I was seven when my own cousin molested me. My parents were both busy with work that summer and hired my cousin to babysit me for three nights & keep me company. At night, my cousin practiced making out on me, and other unmentionable things.
72% of those raped are raped by someone they know and trust.
My cousin made me swear not to tell anyone, but after a year, the guilt finally ate me up. I told my parents what had happened. They were in shock, and didn’t know how to deal with what had happened, so they asked me why I hadn’t stopped them. I couldn’t tell them.
Of the minors who are raped, 40% will be from the ages 4-7.
From then on out, I never talked about it again. I thought that because I hadn’t stopped my cousin from molesting me that I was some kind of freak who deserved it. I believed it was my fault.
But I got older. And I pushed it away again. And I always was angry at my parents. Never wanting to let them in. Never wanting to tell them too much about my life. I was the girl who drowned her emotions, and that was fine with me. If boys never found me attractive, it wouldn’t matter. I was already more experienced than all of them, anyway.
I got so good at pushing the memory away that I hadn’t remembered the event for years. Until my Junior year, when boys started kissing me. And while most people get to see fireworks during their first kiss, I saw flashbacks of my cousin.

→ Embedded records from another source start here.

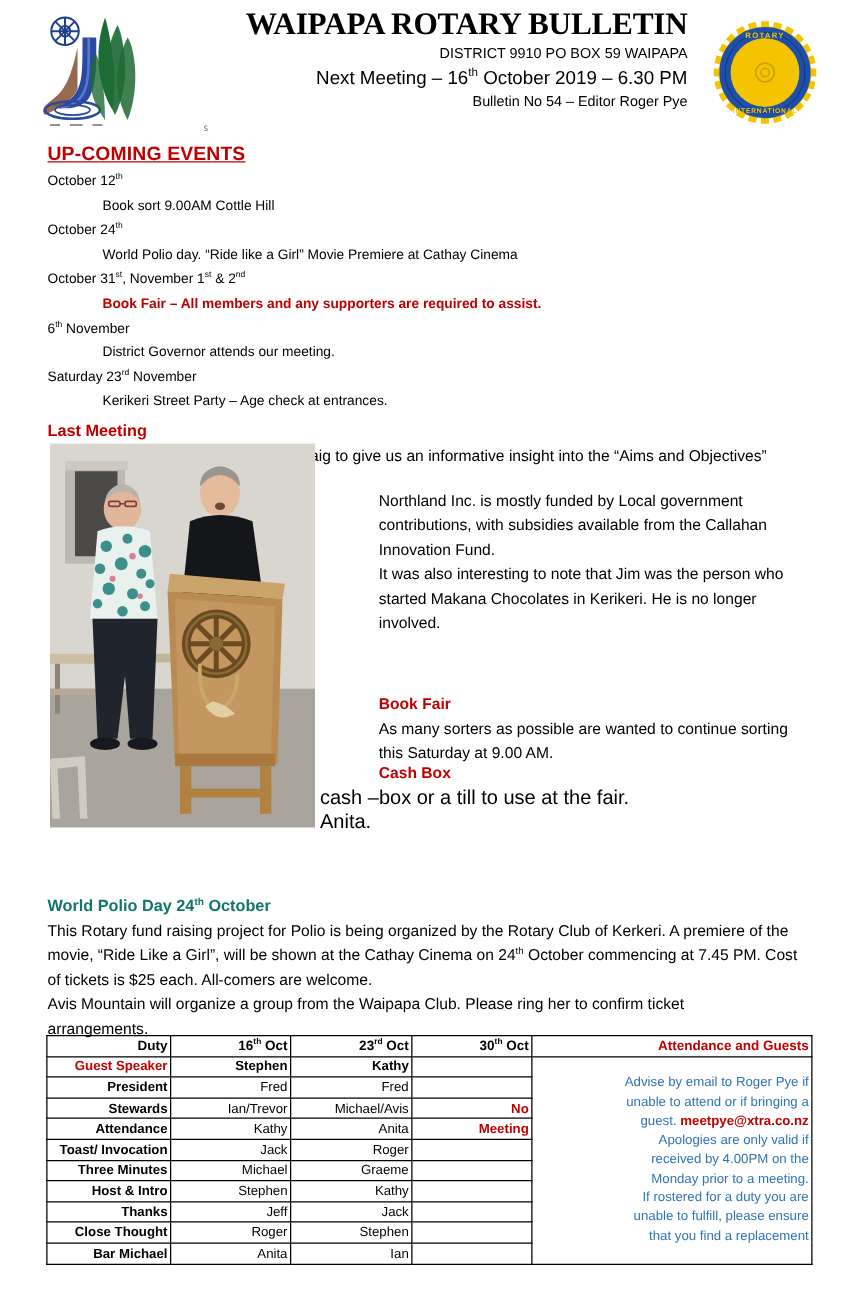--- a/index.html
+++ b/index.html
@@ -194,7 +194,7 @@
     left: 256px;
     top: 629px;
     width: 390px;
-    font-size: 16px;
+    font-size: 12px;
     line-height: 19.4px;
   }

But don’t pity me. Because 90% of all women who are raped will be raped before their college graduation, it’s likely that we all walk to halls with other sexual assault victims. If you have been assaulted, please don’t push it away. Confront this problem. Don’t keep it away, subconsciously letting it affect you. Confront it. Deal with it. If you feel comfortable enough, talk about it.
Rape has become a forbidden topic. It’s a sensitive issue, and it’s one that students have come to believe exists only in textbooks. I’m here to tell you that rape is real, and it exists in our community. However, it’s not something that should be shunned. Sexual abuse shouldn’t be the topic that no one feels comfortable talking about.
Confronting this issue has empowered me. I won’t allow myself to be the victim anymore. While what happened to me ten years ago was something that I didn’t have any control over, now that I’m older, I do have some control. I’m a survivor, and I refuse to let this affect my life anymore. If you ever find yourself in the same situation, please, help yourself. While it may not seem like it now, your friends and family can help you, or if you’re not comfortable talking to them, come talk to me! Just don’t hide it anymore. Give yourself the power to overcome this terrible obstacle. In the end, you’ll be stronger than ever before.
While I’m still dealing with my past, I’m close to resolving it. What happened to me is something that I will never forget, but I look forward to the day when it will no longer affect my future. Then I’ll be able to stand strong, as a survivor.